Common Pitfalls to Avoid

• Don't trust the malware - Verify all observed behavior
• Watch for time bombs - Some malware delays execution
• Check for network dependencies - Some malware needs internet access
• Be aware of anti-analysis - Use evasion detection techniques
• Don't overlook persistence - Check for system modifications

Advanced Scripting

x64dbg Script Example:

// Automatic API logging script
bp CreateFileA
$breakpointcondition = 1
$breakpointcommand = log "CreateFile called with: {s:arg(1)}"
bp RegSetValueA  
$breakpointcondition = 1
$breakpointcommand = log "Registry value set: {s:arg(2)} = {s:arg(5)}"

Conclusion

Dynamic analysis with x64dbg is a powerful technique for understanding malware behavior and extracting actionable intelligence. By combining systematic methodology with the right tools and techniques, analysts can efficiently reverse engineer even sophisticated threats.

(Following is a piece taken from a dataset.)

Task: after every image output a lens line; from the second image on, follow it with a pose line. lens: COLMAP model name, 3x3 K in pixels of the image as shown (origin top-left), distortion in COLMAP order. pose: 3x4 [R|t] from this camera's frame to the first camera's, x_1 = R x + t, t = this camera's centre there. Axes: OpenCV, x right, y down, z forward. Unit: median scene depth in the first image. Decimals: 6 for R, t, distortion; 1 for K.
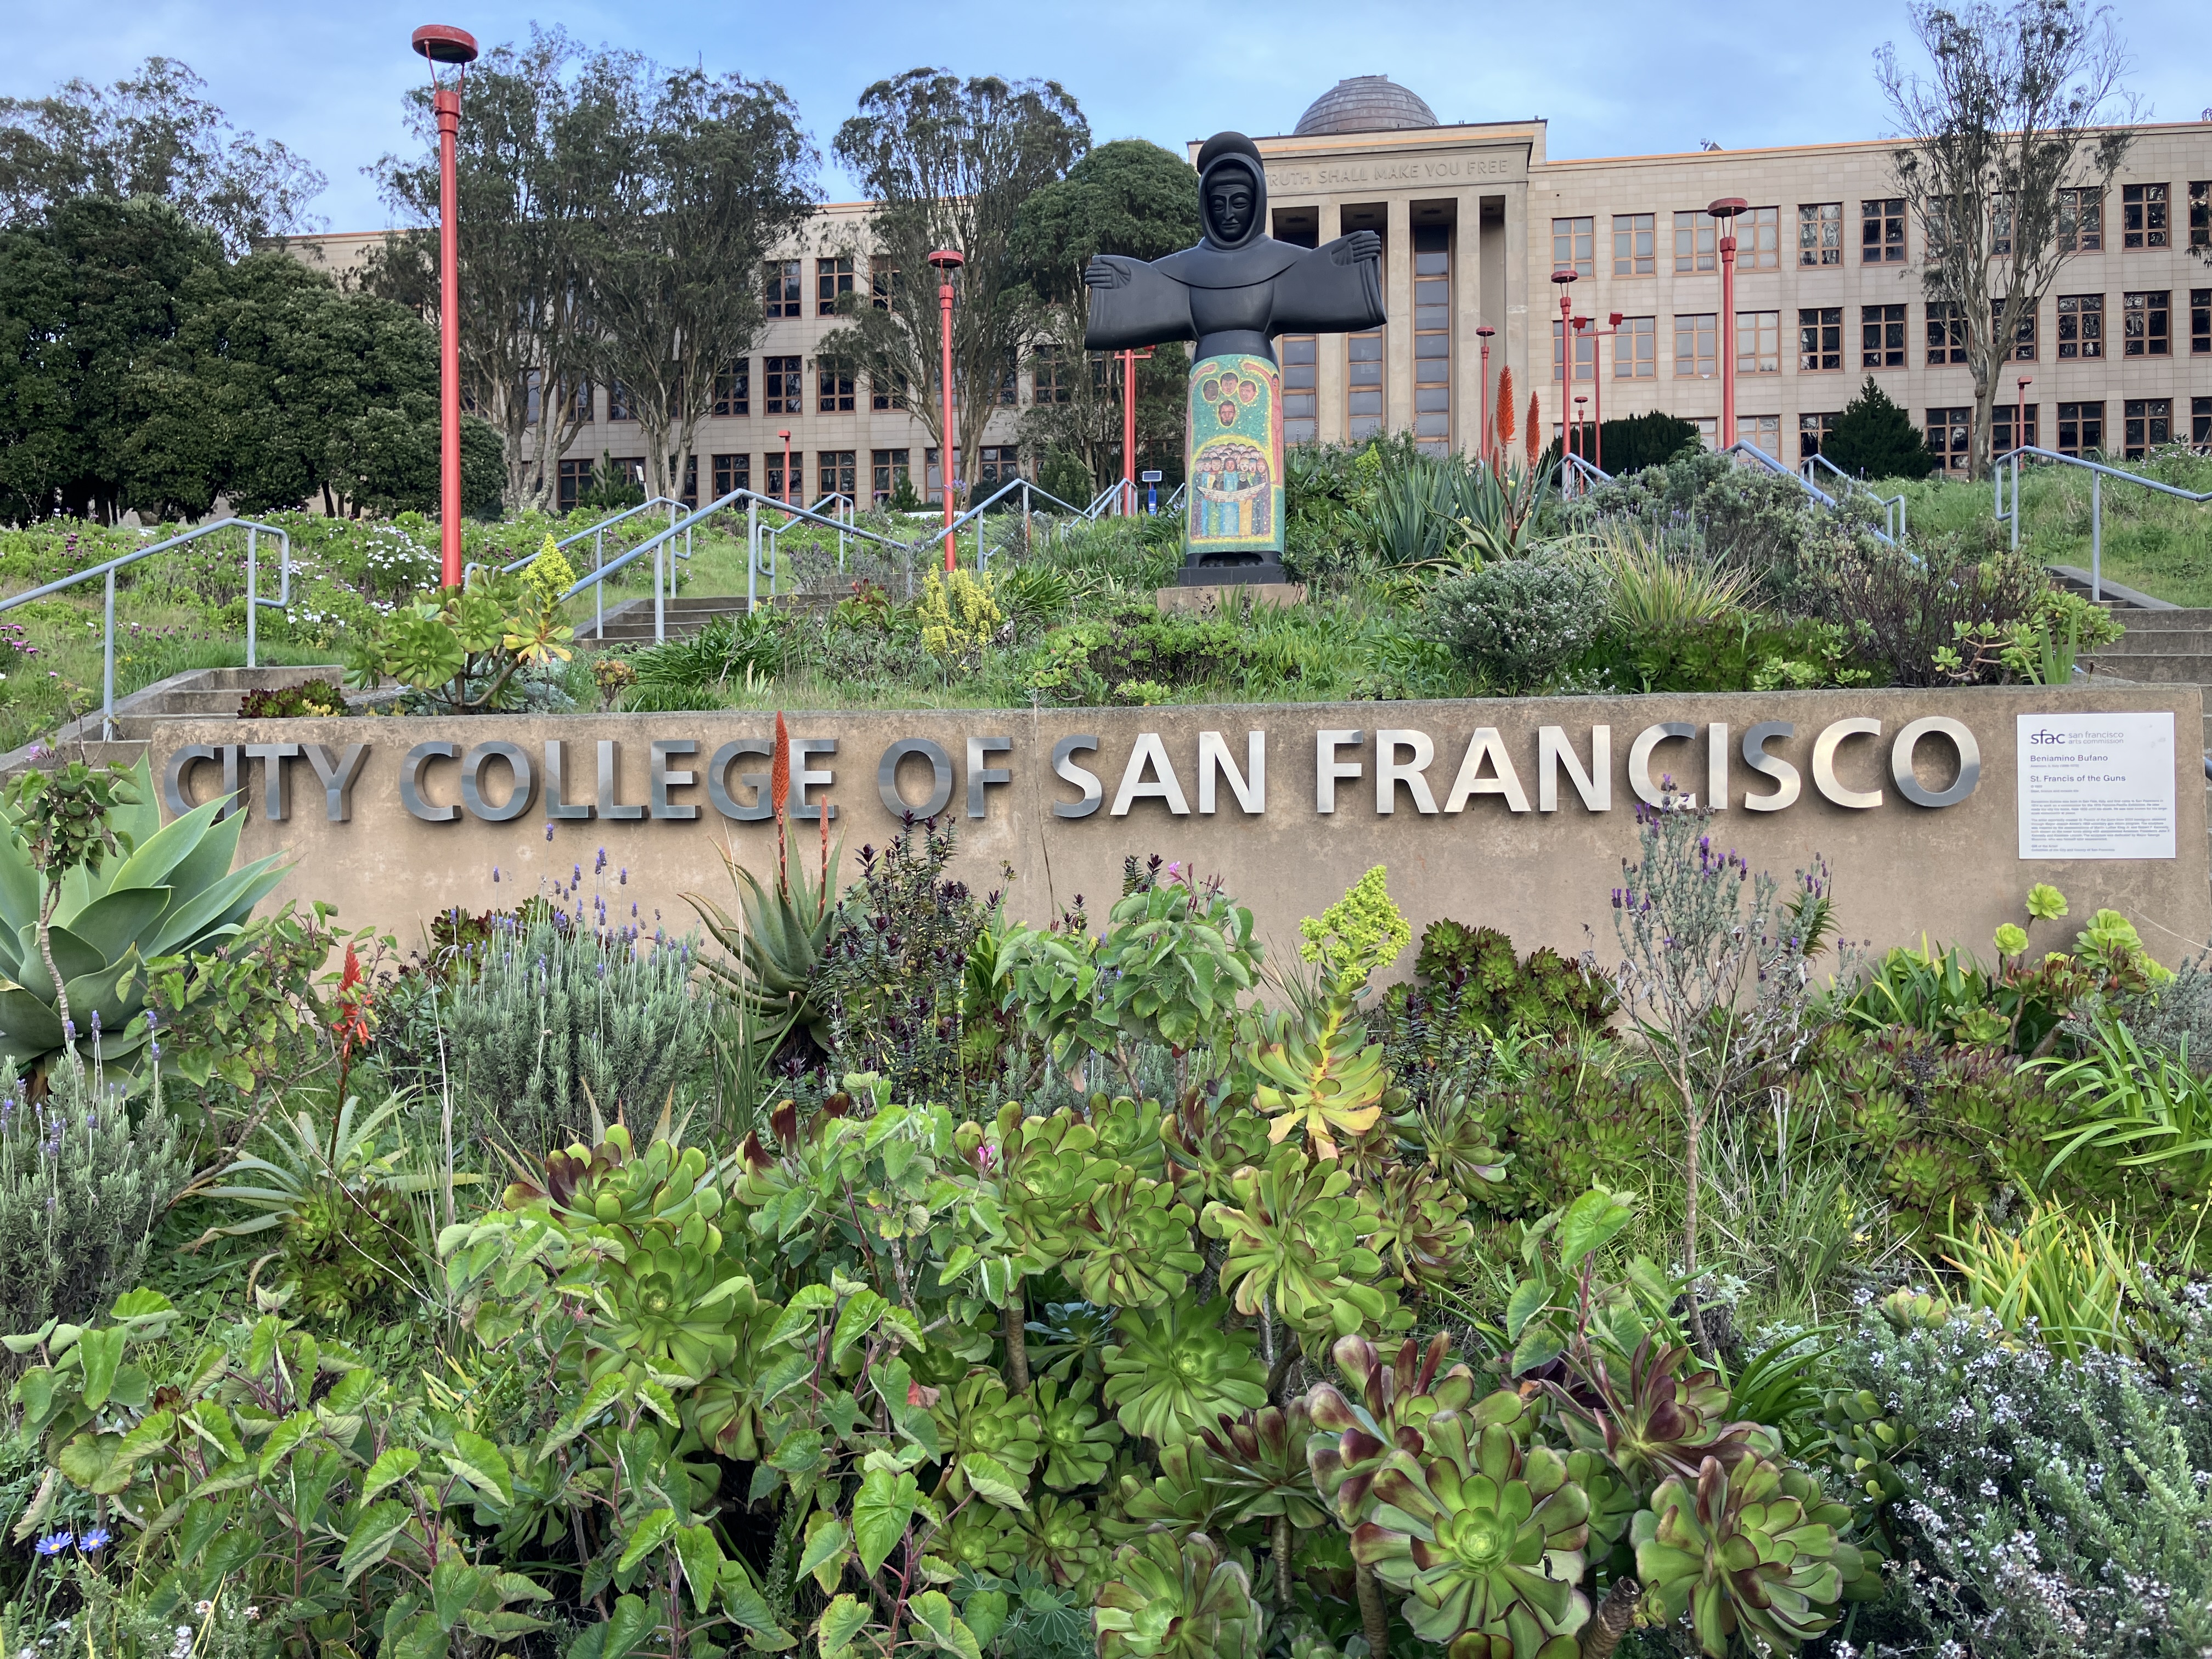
lens RADIAL K [[1828.0, 0, 1095.1], [0, 1828.0, 814.0], [0, 0, 1]] dist [0.041073, -0.011545]
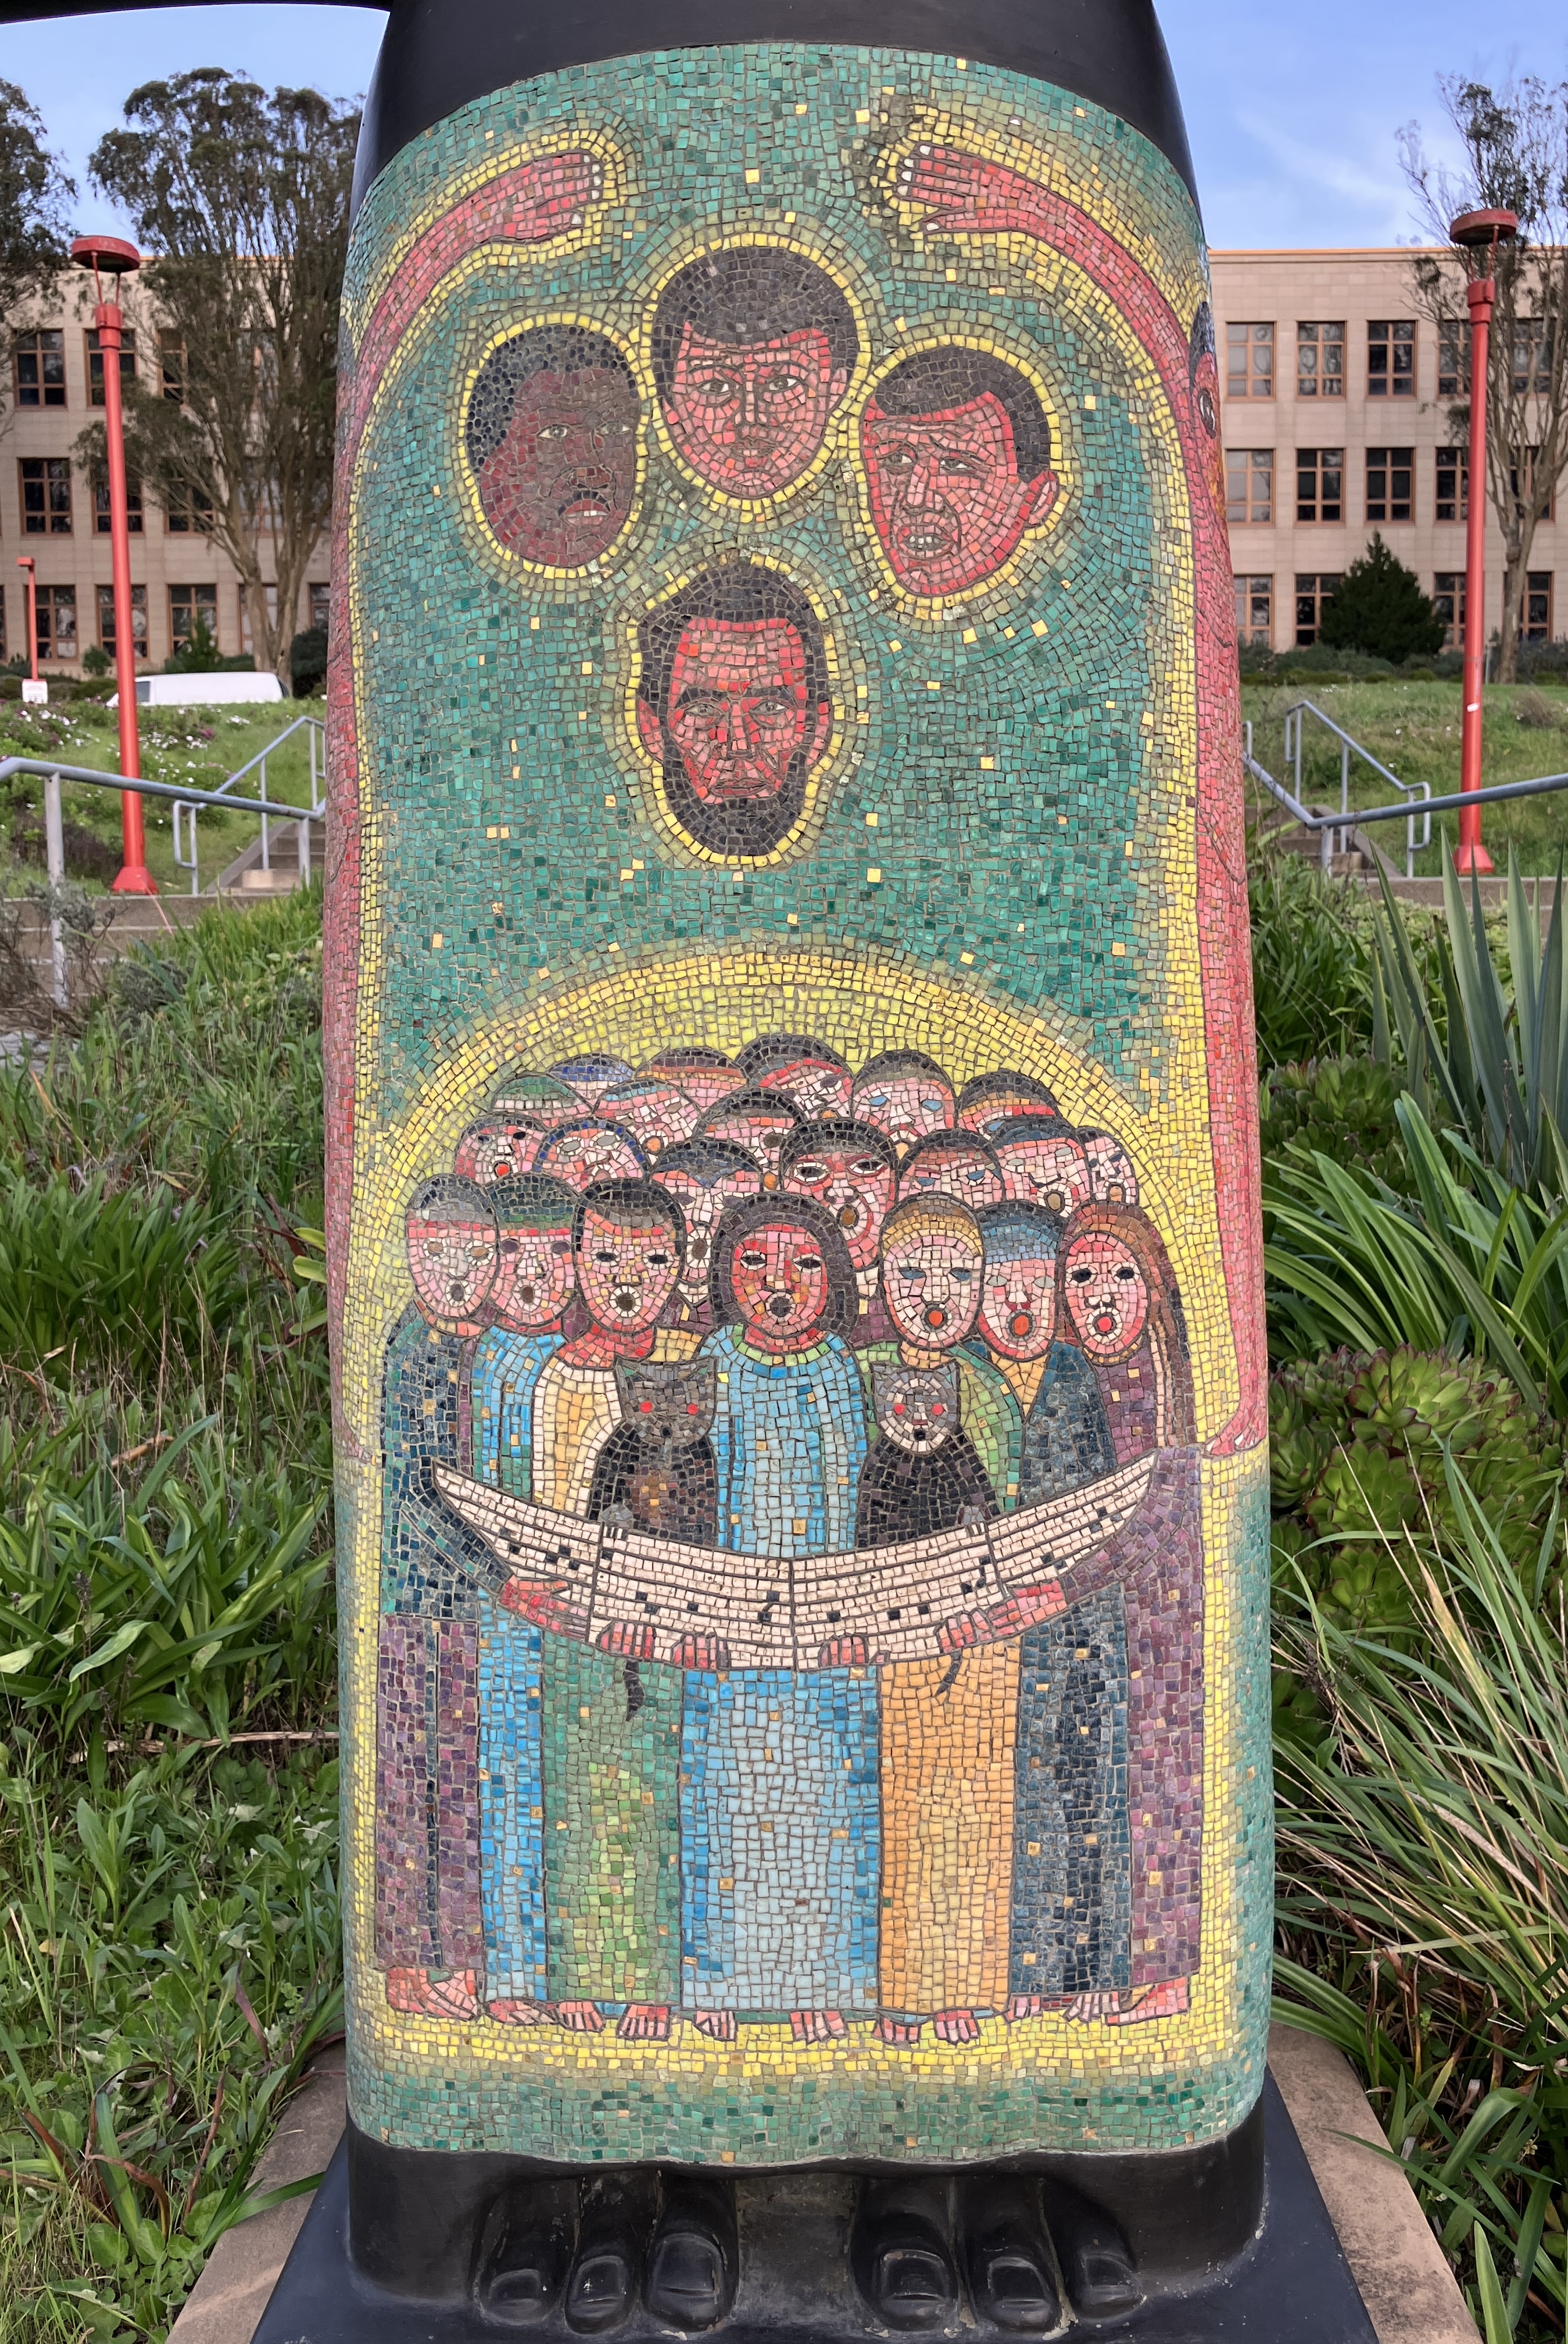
lens RADIAL K [[1974.6, 0, 806.1], [0, 1974.6, 1160.4], [0, 0, 1]] dist [0.014534, 0.004669]
pose [[0.987123, -0.019781, 0.158738, 0.007965], [0.006396, 0.996412, 0.084391, -0.027480], [-0.159838, -0.082289, 0.983707, 0.121014]]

Remember that dynamic analysis is most effective when combined with static analysis, network monitoring, and system-level observation. The key to successful malware analysis is understanding both the individual techniques and how to apply them as part of a comprehensive analysis workflow.

Additional Resources

• Official x64dbg Documentation
• x64dbg GitHub Repository
• x64dbg Help Documentation
• Plugin repositories and community resources
• Malware analysis training courses and certifications

Stay safe, analyze responsibly, and always use proper isolation when handling malware samples.